There are a few that nevertheless translate with some of the intended zest. I mentioned the parking ticket, and the great strength here is the chemistry between Sellers and Milligan. The former may as well be talking to himself during most of the picture, but he’s clearly engaged by his old comrade in comedy here. Then there’s Brunner in drag; it isn’t a good scene for any reason relevant to The Magic Christian’s content, but it’s still quite mesmerising (the final reveal/removal of the wig is a mistake though, letting the air out of the balloon).

Then there’s the art gallery. It’s curious that this scene of wilful desecration stands out so strongly, while so much else shuffles by aimlessly. There seems to be an actual statement here, but Southern strongly objected to it (Cleese and Chapman wrote the scene, along with the boat race bribe; the former appears in the former, the latter in the latter). I felt it went to the heart of a statement about misplaced values. But Southern considered it “the antithesis of what Guy Grand would do”:

They were tasteless scenes. Guy Grand never hurt anyone. He just deflated some monstrous egos and pretensions, but he would never slash a Rembrandt… Guy Grand would never do that. It was gratuitous destruction; wanton, irresponsible bullshit which had nothing to do with the character or the statement. It was very annoying. They shot the auction scene and agreed to take it out for a time, but it stayed in the final cut. Peter did come around to seeing it was tasteless.

I’m not sure quite what Southern thinks is tasteful (he’s the guy who came up with vat of shit and piss and blood after all, and the general premise of Candy). But the art gallery scene is the only one in The Magic Christian that actually carries some weight, which must count for something. Thunderclap Newman’s Something in the Air also does a good job of selling the ironic counterweights of sound and vision during the vat sequence, although it’s hardly up there with Patrick McGoohan’s use of All We Need is Love a few years earlier in The Prisoner finale Fall Out.

SouthernI’ve forgotten who came up with the specific idea of having one of the Beatles as Guy Grand’s son, Youngman Grand, but I was willing to try it.

If Sellers’ Sir Guy is a curiously detached presence, the addition of an adopted son in the form of Ringo feels like an outright non sequitur. In theory, it might have held some thematic resonance – perhaps along the lines of the bet in Trading Places – with Guy Grand’s overriding view that everyone has their price.

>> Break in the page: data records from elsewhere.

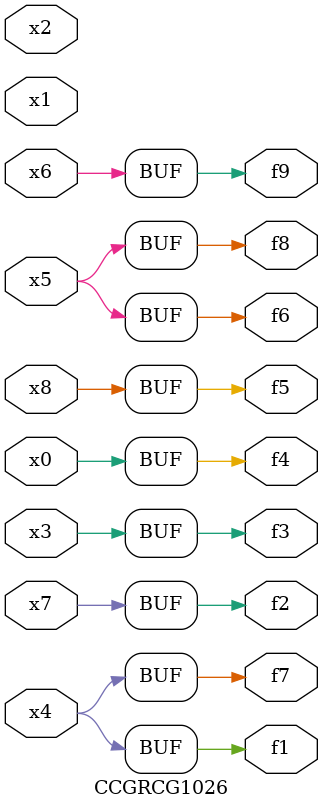
<source format=v>
module CCGRCG1026(
	input x0, x1, x2, x3, x4, x5, x6, x7, x8,
	output f1, f2, f3, f4, f5, f6, f7, f8, f9
);
	assign f1 = x4;
	assign f2 = x7;
	assign f3 = x3;
	assign f4 = x0;
	assign f5 = x8;
	assign f6 = x5;
	assign f7 = x4;
	assign f8 = x5;
	assign f9 = x6;
endmodule

</source>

Yet Guy doesn’t even seem inclined to test this with Youngman (because he is destitute and has nothing? But that’s no indication of character per se).

 

Southern tells that “the producers wanted to get what they called some extra box-office appeal” and seems to have been quite happy to comply with the demand of an additional character. Maybe that’s because Youngman makes negligible difference to the proceedings, mostly standing next to Sir Guy, looking rather Beatle-ish (you know, because he is one) and occasionally offering a word of agreement or even a low-grade quip. Basically, Ringo’s a passenger in his own star vehicle.

If nothing else, there’s some fun to be had name spotting your way through The Magic Christian; Caroline Blakiston (The Avengers), Patrick Cargill, Wilfred Hyde-White, Roman Polanski, Hattie Jacques, John Le Mesurier, and even Michael Aspel and Alan Whicker cameo. Sellers really was calling in favours, unfortunately in vain as regards to boosting the overall quality. There’s also a piece of animation no one seems to have laid claim to, but I’m certainly not alone in instantly leaping to the “Gilliam!” conclusion.

Time Out’s Phil Hardy rightly called The Magic Christian “a variety concert of a film in which most of the jokes/acts fall flat”. He also suggested it was evidence of “the impasse independent mainstream filmmaking found itself in when given its head by the industry in the ’60s”. Now, of course, such free rein – and negligible quality – is the domain of Netflix.